Not only the predisposition to sexual desire is congenital, but the enfeebled nervous system that can endure only a limited amount of sexual indulgence. They learn to indulge the sexual appetite at a very early period, and the males grow up effeminate, or half-sexed. The tendency of civilization is toward brain and mental culture. In this we have a cause of nervousness which is wonderful. Our ancestors, who knew very little of brain-work compared to the cramming of the present day—compared to the curriculums of our present school system—were not nervous; they were not excitable, but physically strong. They labored at a variety of toils without machinery, and they obtained physical endurance. Now, the boy is crammed at school and hurried through to professional studies, when he has but just begun life; or he is placed at business, to find that excitement of competition which is the greatest brain-stimulus and the greatest cause of nervousness of the present age. The multitude of collateral sciences that a young man is compelled to read; the books, scientific and novel, that must be perused by every popular student; and the short period of time in which he is expected to pass over this entire field: all tend to change the young man into a habit of nervousness which would surprise our ancestors of one hundred years ago.

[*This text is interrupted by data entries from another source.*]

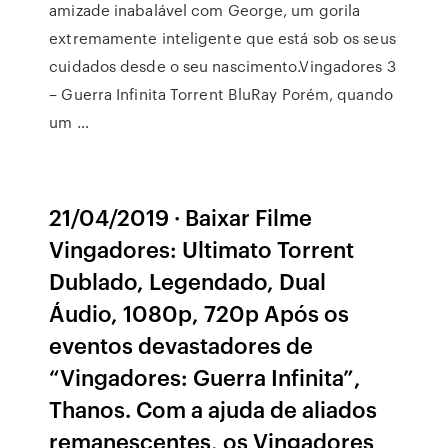
amizade inabalável com George, um gorila
extremamente inteligente que está sob os seus
cuidados desde o seu nascimento.Vingadores 3
– Guerra Infinita Torrent BluRay Porém, quando
um …
21/04/2019 · Baixar Filme
Vingadores: Ultimato Torrent
Dublado, Legendado, Dual
Áudio, 1080p, 720p Após os
eventos devastadores de
“Vingadores: Guerra Infinita”,
Thanos. Com a ajuda de aliados
remanescentes, os Vingadores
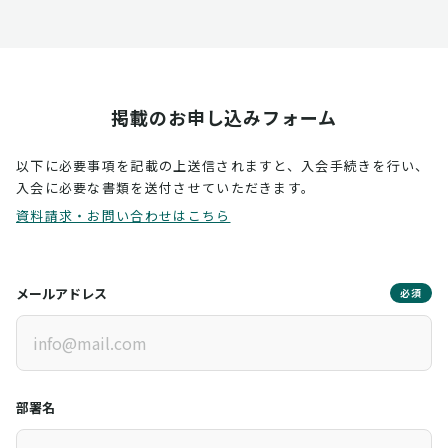
掲載のお申し込みフォーム
以下に必要事項を記載の上送信されますと、入会手続きを行い、
入会に必要な書類を送付させていただきます。
資料請求・お問い合わせはこちら
メールアドレス
必須
部署名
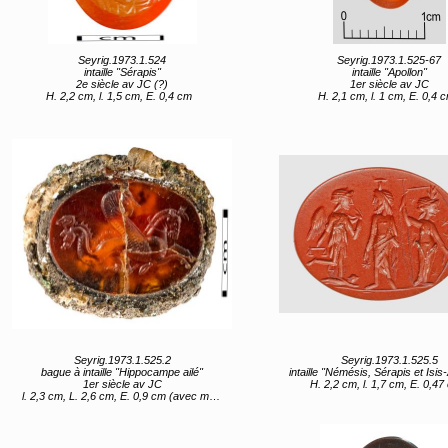
Seyrig.1973.1.524
Seyrig.1973.1.525-67
intaille "Sérapis"
intaille "Apollon"
2e siècle av JC (?)
1er siècle av JC
H. 2,2 cm, l. 1,5 cm, E. 0,4 cm
H. 2,1 cm, l. 1 cm, E. 0,4 
Seyrig.1973.1.525.2
Seyrig.1973.1.525.5
bague à intaille "Hippocampe ailé"
intaille "Némésis, Sérapis et Isis-Aph
1er siècle av JC
H. 2,2 cm, l. 1,7 cm, E. 0,47
l. 2,3 cm, L. 2,6 cm, E. 0,9 cm (avec monture) l. 1,5 cm, L. 2,1 cm (intaille)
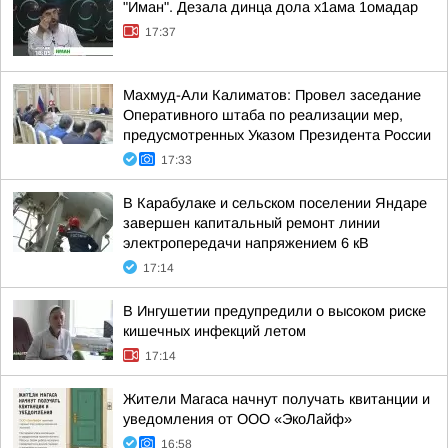
"Иман". Дезала динца дола х1ама 1омадар
17:37
Махмуд-Али Калиматов: Провел заседание
Оперативного штаба по реализации мер,
предусмотренных Указом Президента России
17:33
В Карабулаке и сельском поселении Яндаре
завершен капитальный ремонт линии
электропередачи напряжением 6 кВ
17:14
В Ингушетии предупредили о высоком риске
кишечных инфекций летом
17:14
Жители Магаса начнут получать квитанции и
уведомления от ООО «ЭкоЛайф»
16:58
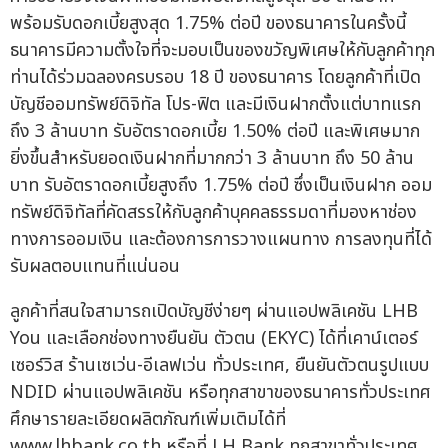
พร้อมรับดอกเบี้ยสูงสุด 1.75% ต่อปี ของธนาคารในครั้งนี้
ธนาคารมีความตั้งใจที่จะมอบเป็นของขวัญพิเศษให้กับลูกค้าทุก
ท่านได้ร่วมฉลองครบรอบ 18 ปี ของธนาคาร โดยลูกค้าที่เปิด
บัญชีออมทรัพย์ดิจิทัล โปร-ฟิต และมีเงินฝากตั้งแต่บาทแรก
ถึง 3 ล้านบาท รับอัตราดอกเบี้ย 1.50% ต่อปี และพิเศษมาก
ยิ่งขึ้นสำหรับยอดเงินฝากที่มากกว่า 3 ล้านบาท ถึง 50 ล้าน
บาท รับอัตราดอกเบี้ยสูงถึง 1.75% ต่อปี ซึ่งเป็นเงินฝาก ออม
ทรัพย์ดิจิทัลที่คัดสรรให้กับลูกค้าบุคคลธรรมดาที่มองหาช่อง
ทางการออมเงิน และต้องการการวางแผนทาง การลงทุนที่ได้
รับผลตอบแทนที่แน่นอน
ลูกค้าที่สนใจสามารถเปิดบัญชีง่ายๆ ผ่านแอปพลิเคชัน LHB
You และเลือกช่องทางยืนยัน ตัวตน (EKYC) ได้ที่เคาน์เตอร์
เซอร์วิส ร้านเซเว่น-อีเลฟเว่น ทั่วประเทศ, ยืนยันตัวตนรูปแบบ
NDID ผ่านแอปพลิเคชัน หรือทุกสาขาของธนาคารทั่วประเทศ
ศึกษารายละเอียดผลิตภัณฑ์เพิ่มเติมได้ที่
www.lhbank.co.th หรือที่ LH Bank ทุกสาขาทั่วประเทศ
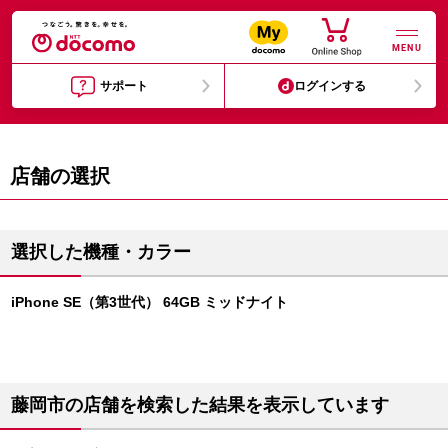
MENU
サポート
ログインする
店舗の選択
選択した機種・カラー
iPhone SE（第3世代） 64GB ミッドナイト
藤岡市の店舗を検索した結果を表示しています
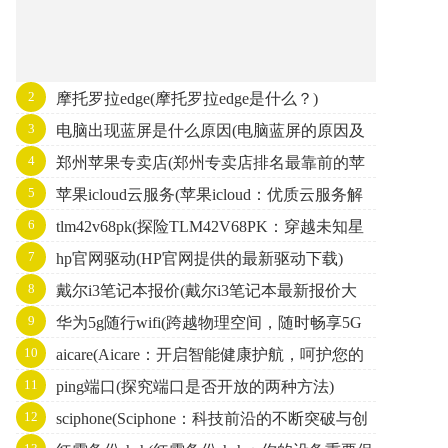
2
摩托罗拉edge(摩托罗拉edge是什么？)
3
电脑出现蓝屏是什么原因(电脑蓝屏的原因及
4
郑州苹果专卖店(郑州专卖店排名最靠前的苹
解决方法)
5
苹果icloud云服务(苹果icloud：优质云服务解
果手机店)
6
tlm42v68pk(探险TLM42V68PK：穿越未知星
析)
7
hp官网驱动(HP官网提供的最新驱动下载)
域，寻找新文明。)
8
戴尔i3笔记本报价(戴尔i3笔记本最新报价大
9
华为5g随行wifi(跨越物理空间，随时畅享5G
全)
10
aicare(Aicare：开启智能健康护航，呵护您的
网络：华为随行WiFi)
11
ping端口(探究端口是否开放的两种方法)
身心健康)
12
sciphone(Sciphone：科技前沿的不断突破与创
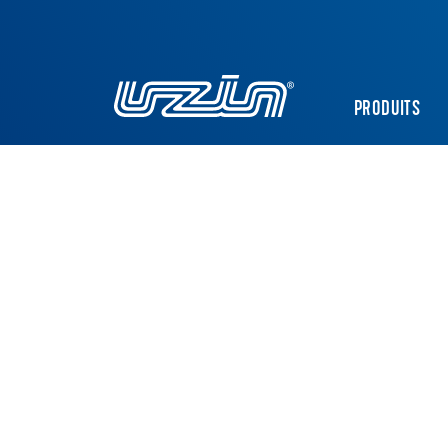
PRODUITS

The labor that was performed by hand by our ancestors, which was the cause of their physical endurance, is now entirely accomplished by machinery; and the modern man, instead of patiently doing the labor by hand, expends months and years at brain-work, attempting to construct a machine that will run by steam, water, or horse-power, that he may save physical force, time, and perhaps, in the end, money.
The haste in which Americans live and move, must also become an exciting cause of nervousness. The ancients were patient in obtaining information; in performing works of art, literature, or agriculture. The Greeks did not expect to become proficient in the varied vocations until middle life; but an average American is expected to finish college at twenty-two; to have invented some kind of a machine for the saving of labor, to have made a fortune, married and raised a family of children, wasted his father’s fortune, and be prepared to begin life anew by the time he is thirty years of age.